Deine Aufgabe
Schreib aus dem Text zu den Bierangeboten alles von „Mehrere Bierkästen günstig“ bis hinunter zu „wie Katerstimmung entstehen.“ noch einmal ab und ersetze dabei „Fußball-EM“ durch „Fußball-Europameisterschaft“.

Vorliegender Text
Mehrere Bierkästen günstig im Paket - oder eine Zugabe wie Holzkohle oder Ketchup noch obendrauf? Große Lebensmittelhändler hatten zur Fußball-EM mit vielen Aktionen geworben. Auf diese Weise sollen einzelne Markenbiere letztlich kurze Zeit sogar nur noch für gut neun Euro der Kasten mit 20 Halb-Liter-Flaschen angeboten worden sein. Der Biertrinker in Deutschland stand damit schon vor dem Finale als Gewinner der Fußball-EM da. Doch bei einigen Unternehmen könnte in den nächsten Wochen so etwas wie Katerstimmung entstehen.

Gezeigte Datensätze
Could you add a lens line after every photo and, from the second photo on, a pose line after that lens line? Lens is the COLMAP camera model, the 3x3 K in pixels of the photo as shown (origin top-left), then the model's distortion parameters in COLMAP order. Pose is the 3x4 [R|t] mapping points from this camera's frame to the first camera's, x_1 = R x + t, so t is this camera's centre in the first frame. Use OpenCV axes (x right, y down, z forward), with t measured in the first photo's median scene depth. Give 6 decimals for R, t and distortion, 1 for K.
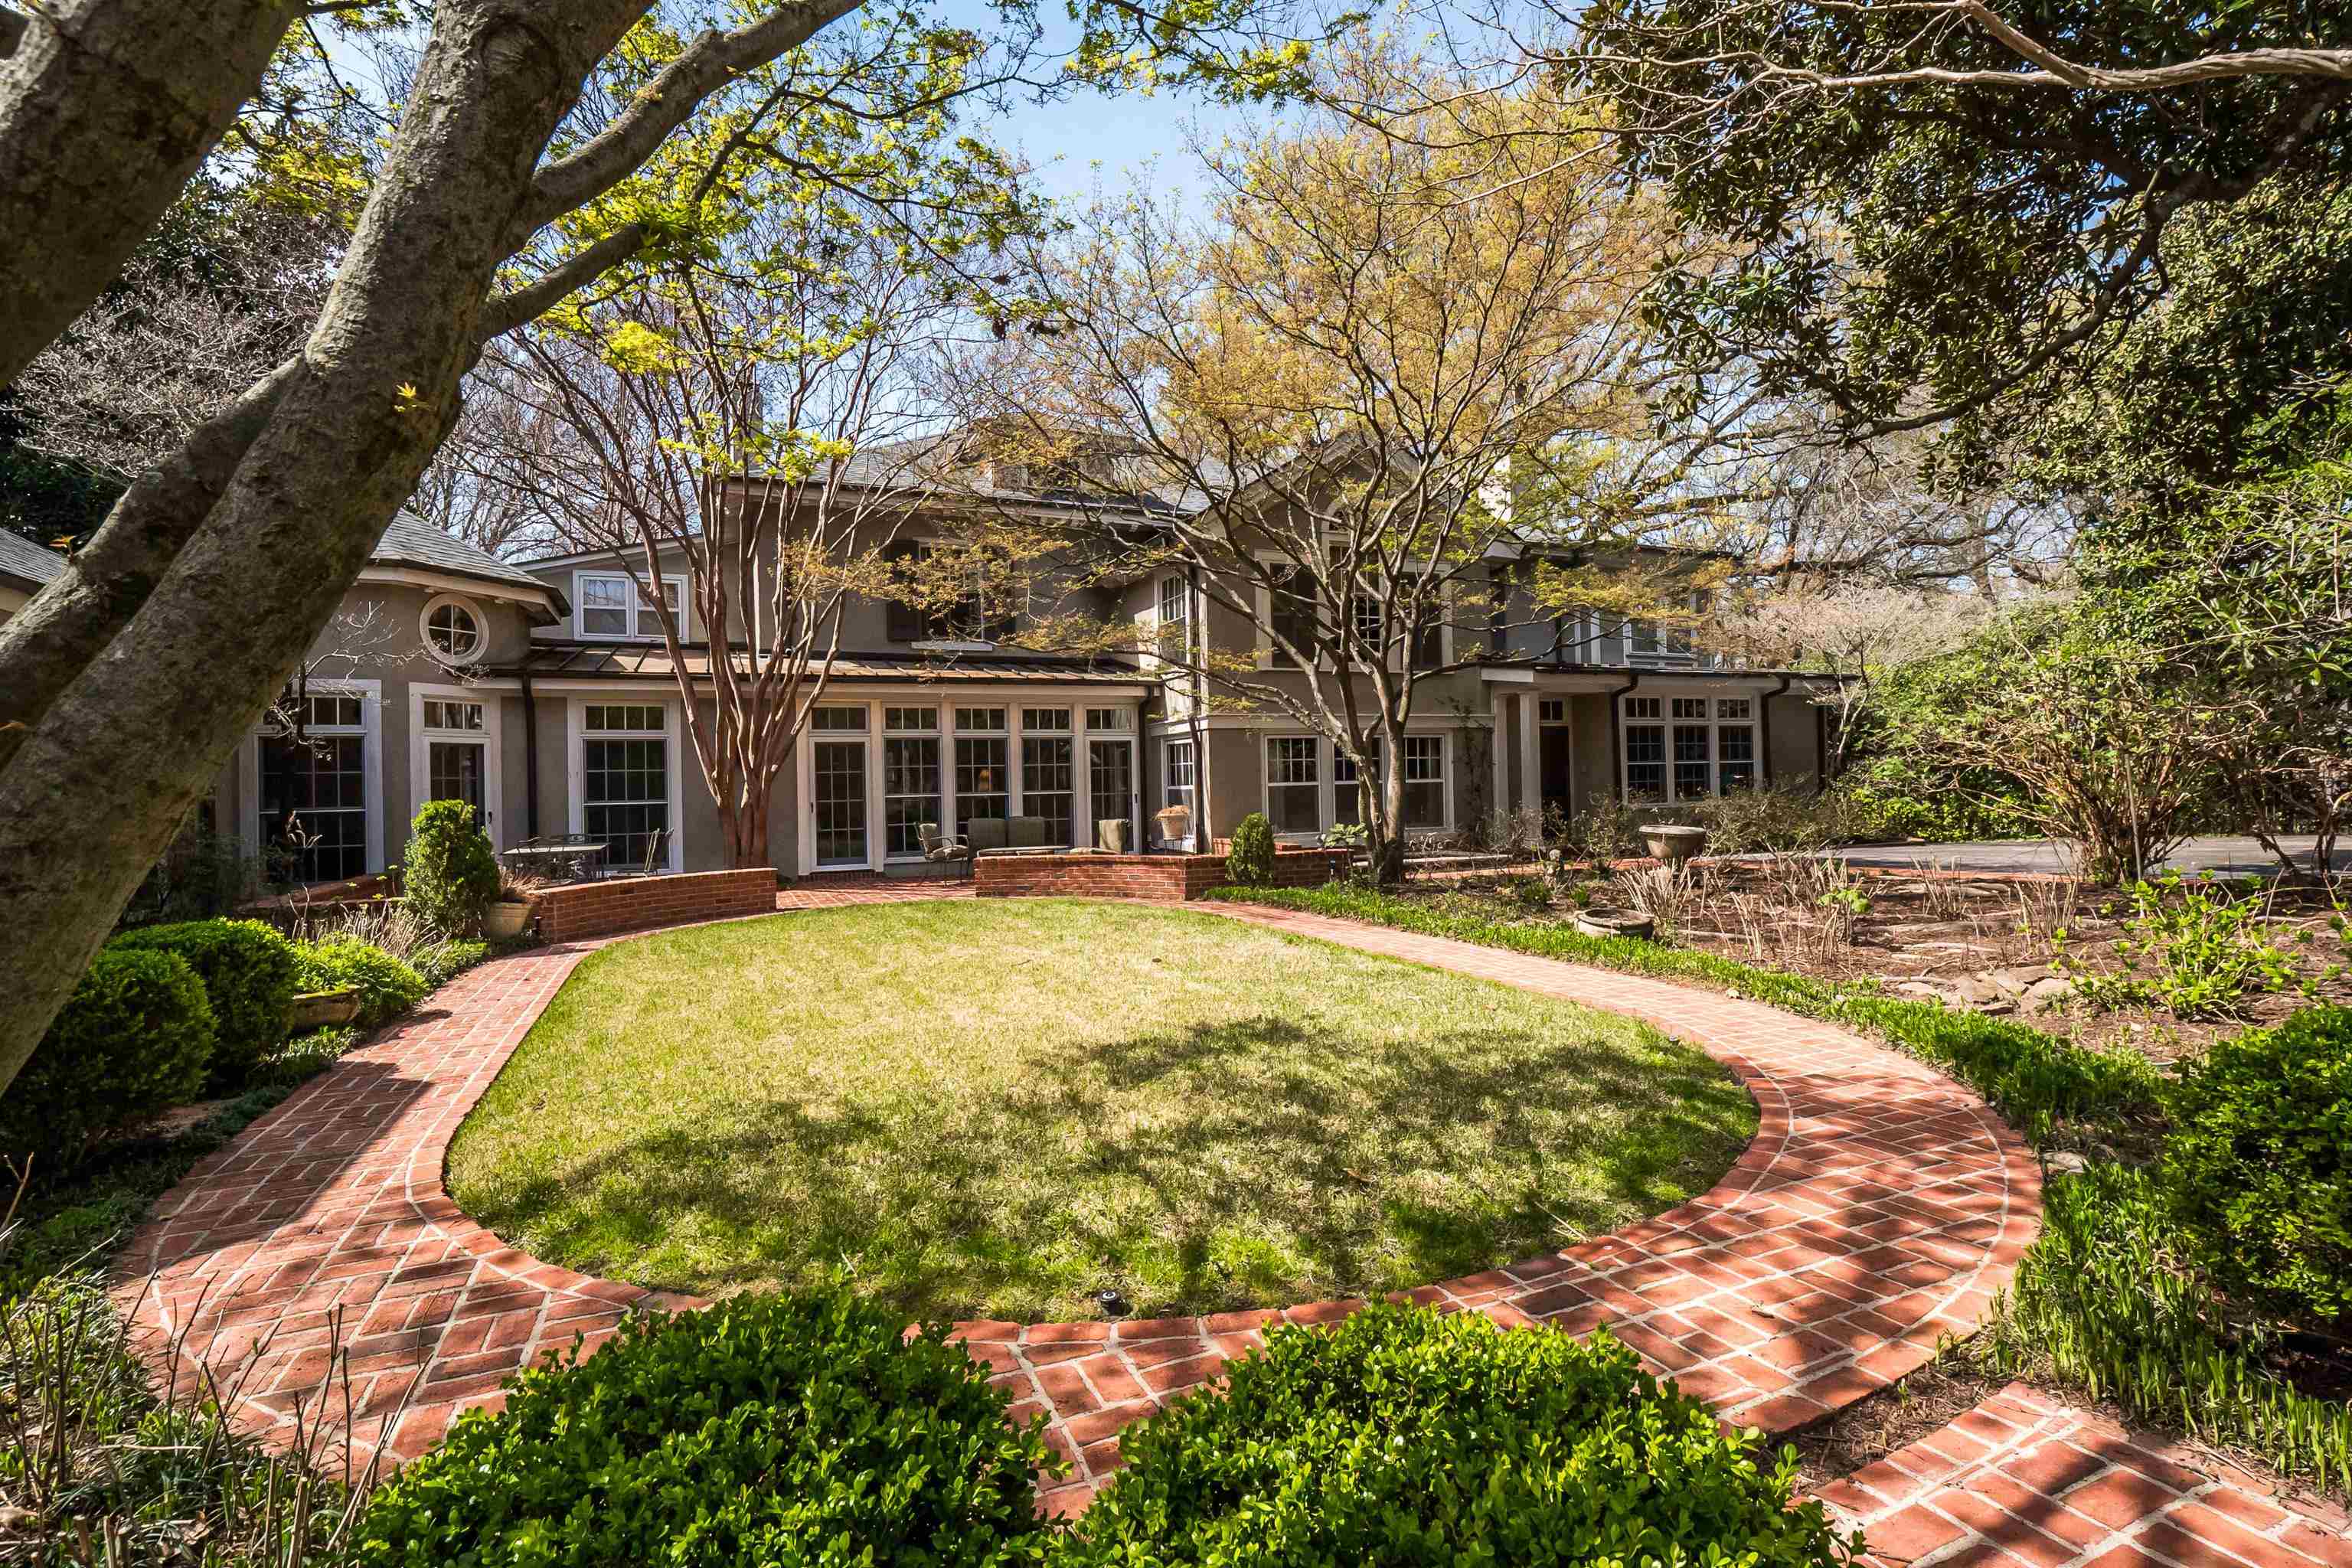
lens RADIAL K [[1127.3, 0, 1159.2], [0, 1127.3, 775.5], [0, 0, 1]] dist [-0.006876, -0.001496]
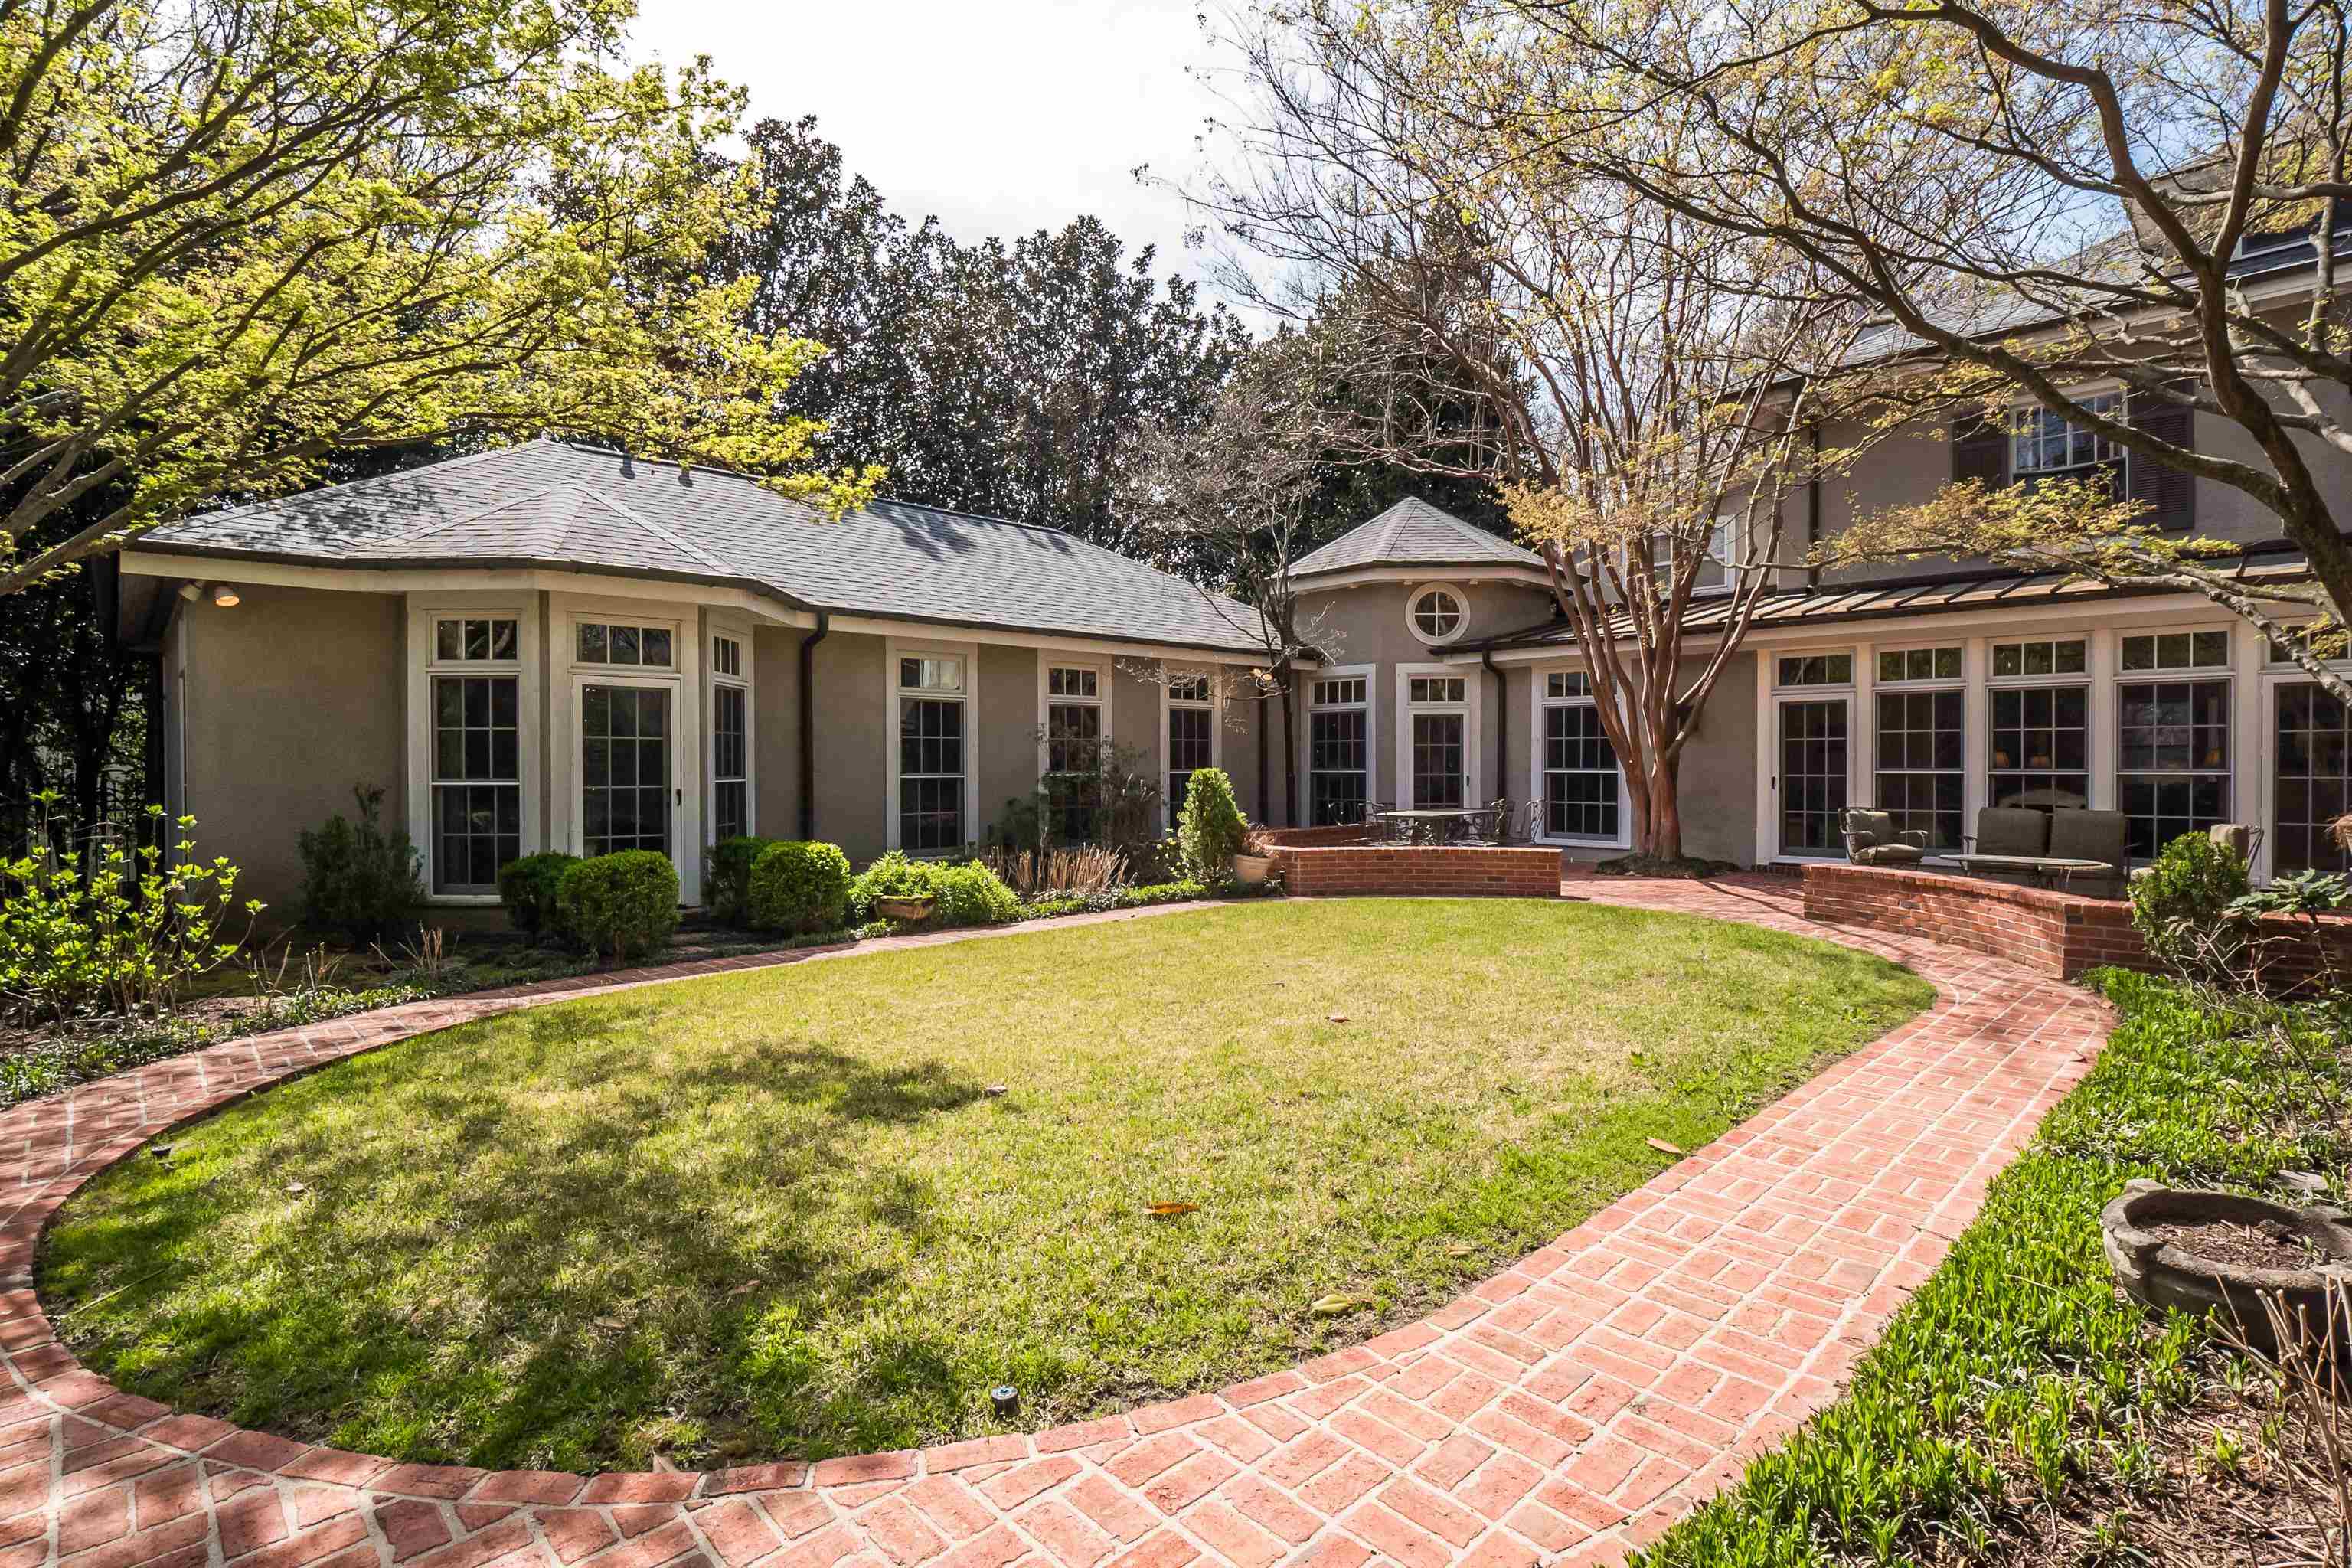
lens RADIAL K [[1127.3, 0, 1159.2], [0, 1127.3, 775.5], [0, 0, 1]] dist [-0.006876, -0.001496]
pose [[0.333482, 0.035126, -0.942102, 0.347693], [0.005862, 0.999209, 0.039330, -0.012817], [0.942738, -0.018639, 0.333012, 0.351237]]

==

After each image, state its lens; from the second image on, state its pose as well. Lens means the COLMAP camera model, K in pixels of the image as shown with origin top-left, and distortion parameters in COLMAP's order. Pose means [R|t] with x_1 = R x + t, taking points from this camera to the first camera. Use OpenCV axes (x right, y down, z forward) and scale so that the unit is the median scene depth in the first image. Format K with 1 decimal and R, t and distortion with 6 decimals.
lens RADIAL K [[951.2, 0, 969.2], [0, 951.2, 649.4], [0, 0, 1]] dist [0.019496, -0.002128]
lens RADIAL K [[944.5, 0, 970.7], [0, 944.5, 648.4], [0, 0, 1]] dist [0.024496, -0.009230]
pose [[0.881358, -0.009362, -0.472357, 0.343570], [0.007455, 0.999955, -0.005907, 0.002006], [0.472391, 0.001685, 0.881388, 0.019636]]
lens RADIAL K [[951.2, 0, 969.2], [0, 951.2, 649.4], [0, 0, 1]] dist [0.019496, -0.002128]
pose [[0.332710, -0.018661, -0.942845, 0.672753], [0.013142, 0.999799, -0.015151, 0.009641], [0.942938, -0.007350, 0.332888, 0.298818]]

Schriftliche Antwort
Mehrere Bierkästen günstig im Paket - oder eine Zugabe wie Holzkohle oder Ketchup noch obendrauf? Große Lebensmittelhändler hatten zur Fußball-Europameisterschaft mit vielen Aktionen geworben. Auf diese Weise sollen einzelne Markenbiere letztlich kurze Zeit sogar nur noch für gut neun Euro der Kasten mit 20 Halb-Liter-Flaschen angeboten worden sein. Der Biertrinker in Deutschland stand damit schon vor dem Finale als Gewinner der Fußball-Europameisterschaft da. Doch bei einigen Unternehmen könnte in den nächsten Wochen so etwas wie Katerstimmung entstehen.